**Work to be completed**
Please reproduce every one of the records below line for line, with no change to any character.
· · ·
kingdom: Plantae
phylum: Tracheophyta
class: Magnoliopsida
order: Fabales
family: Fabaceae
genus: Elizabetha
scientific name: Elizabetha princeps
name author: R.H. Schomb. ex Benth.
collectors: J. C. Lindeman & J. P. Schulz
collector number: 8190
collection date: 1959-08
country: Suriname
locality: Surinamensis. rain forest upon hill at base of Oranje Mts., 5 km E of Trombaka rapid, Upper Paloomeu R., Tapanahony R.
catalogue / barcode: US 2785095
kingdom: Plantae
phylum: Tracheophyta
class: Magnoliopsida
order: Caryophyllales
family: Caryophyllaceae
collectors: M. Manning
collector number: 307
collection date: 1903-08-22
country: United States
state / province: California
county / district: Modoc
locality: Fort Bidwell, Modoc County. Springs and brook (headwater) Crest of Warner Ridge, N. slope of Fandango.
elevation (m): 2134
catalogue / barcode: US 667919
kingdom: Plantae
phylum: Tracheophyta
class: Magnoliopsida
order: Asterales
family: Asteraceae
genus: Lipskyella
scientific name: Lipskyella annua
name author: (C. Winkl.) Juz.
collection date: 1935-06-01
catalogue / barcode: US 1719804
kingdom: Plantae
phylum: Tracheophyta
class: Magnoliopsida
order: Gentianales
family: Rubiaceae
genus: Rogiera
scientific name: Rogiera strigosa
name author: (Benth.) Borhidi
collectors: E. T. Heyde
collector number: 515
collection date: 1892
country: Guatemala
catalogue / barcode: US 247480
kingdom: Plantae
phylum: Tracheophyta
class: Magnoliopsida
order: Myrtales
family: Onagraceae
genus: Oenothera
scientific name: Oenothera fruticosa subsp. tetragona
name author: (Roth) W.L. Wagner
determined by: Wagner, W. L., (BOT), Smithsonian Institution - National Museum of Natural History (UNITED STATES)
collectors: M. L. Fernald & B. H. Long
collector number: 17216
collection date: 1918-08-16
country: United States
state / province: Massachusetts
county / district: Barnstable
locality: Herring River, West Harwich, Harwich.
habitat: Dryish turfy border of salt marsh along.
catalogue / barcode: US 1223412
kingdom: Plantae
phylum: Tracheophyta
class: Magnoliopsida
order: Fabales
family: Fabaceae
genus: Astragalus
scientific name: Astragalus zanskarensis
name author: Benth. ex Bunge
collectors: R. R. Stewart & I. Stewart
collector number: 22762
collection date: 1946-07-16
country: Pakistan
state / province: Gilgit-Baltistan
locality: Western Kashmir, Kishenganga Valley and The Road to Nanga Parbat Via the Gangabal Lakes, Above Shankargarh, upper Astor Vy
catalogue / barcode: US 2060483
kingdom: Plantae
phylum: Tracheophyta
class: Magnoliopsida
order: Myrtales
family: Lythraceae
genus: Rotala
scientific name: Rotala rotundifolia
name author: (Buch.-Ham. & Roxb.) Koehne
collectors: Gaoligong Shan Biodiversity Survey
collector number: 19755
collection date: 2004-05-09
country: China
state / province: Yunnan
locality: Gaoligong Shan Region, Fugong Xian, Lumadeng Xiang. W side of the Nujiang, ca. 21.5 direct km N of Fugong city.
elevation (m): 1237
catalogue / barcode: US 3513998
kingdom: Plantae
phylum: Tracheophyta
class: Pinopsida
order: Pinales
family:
· · ·
**Task result**
kingdom: Plantae
phylum: Tracheophyta
class: Magnoliopsida
order: Fabales
family: Fabaceae
genus: Elizabetha
scientific name: Elizabetha princeps
name author: R.H. Schomb. ex Benth.
collectors: J. C. Lindeman & J. P. Schulz
collector number: 8190
collection date: 1959-08
country: Suriname
locality: Surinamensis. rain forest upon hill at base of Oranje Mts., 5 km E of Trombaka rapid, Upper Paloomeu R., Tapanahony R.
catalogue / barcode: US 2785095
kingdom: Plantae
phylum: Tracheophyta
class: Magnoliopsida
order: Caryophyllales
family: Caryophyllaceae
collectors: M. Manning
collector number: 307
collection date: 1903-08-22
country: United States
state / province: California
county / district: Modoc
locality: Fort Bidwell, Modoc County. Springs and brook (headwater) Crest of Warner Ridge, N. slope of Fandango.
elevation (m): 2134
catalogue / barcode: US 667919
kingdom: Plantae
phylum: Tracheophyta
class: Magnoliopsida
order: Asterales
family: Asteraceae
genus: Lipskyella
scientific name: Lipskyella annua
name author: (C. Winkl.) Juz.
collection date: 1935-06-01
catalogue / barcode: US 1719804
kingdom: Plantae
phylum: Tracheophyta
class: Magnoliopsida
order: Gentianales
family: Rubiaceae
genus: Rogiera
scientific name: Rogiera strigosa
name author: (Benth.) Borhidi
collectors: E. T. Heyde
collector number: 515
collection date: 1892
country: Guatemala
catalogue / barcode: US 247480
kingdom: Plantae
phylum: Tracheophyta
class: Magnoliopsida
order: Myrtales
family: Onagraceae
genus: Oenothera
scientific name: Oenothera fruticosa subsp. tetragona
name author: (Roth) W.L. Wagner
determined by: Wagner, W. L., (BOT), Smithsonian Institution - National Museum of Natural History (UNITED STATES)
collectors: M. L. Fernald & B. H. Long
collector number: 17216
collection date: 1918-08-16
country: United States
state / province: Massachusetts
county / district: Barnstable
locality: Herring River, West Harwich, Harwich.
habitat: Dryish turfy border of salt marsh along.
catalogue / barcode: US 1223412
kingdom: Plantae
phylum: Tracheophyta
class: Magnoliopsida
order: Fabales
family: Fabaceae
genus: Astragalus
scientific name: Astragalus zanskarensis
name author: Benth. ex Bunge
collectors: R. R. Stewart & I. Stewart
collector number: 22762
collection date: 1946-07-16
country: Pakistan
state / province: Gilgit-Baltistan
locality: Western Kashmir, Kishenganga Valley and The Road to Nanga Parbat Via the Gangabal Lakes, Above Shankargarh, upper Astor Vy
catalogue / barcode: US 2060483
kingdom: Plantae
phylum: Tracheophyta
class: Magnoliopsida
order: Myrtales
family: Lythraceae
genus: Rotala
scientific name: Rotala rotundifolia
name author: (Buch.-Ham. & Roxb.) Koehne
collectors: Gaoligong Shan Biodiversity Survey
collector number: 19755
collection date: 2004-05-09
country: China
state / province: Yunnan
locality: Gaoligong Shan Region, Fugong Xian, Lumadeng Xiang. W side of the Nujiang, ca. 21.5 direct km N of Fugong city.
elevation (m): 1237
catalogue / barcode: US 3513998
kingdom: Plantae
phylum: Tracheophyta
class: Pinopsida
order: Pinales
family:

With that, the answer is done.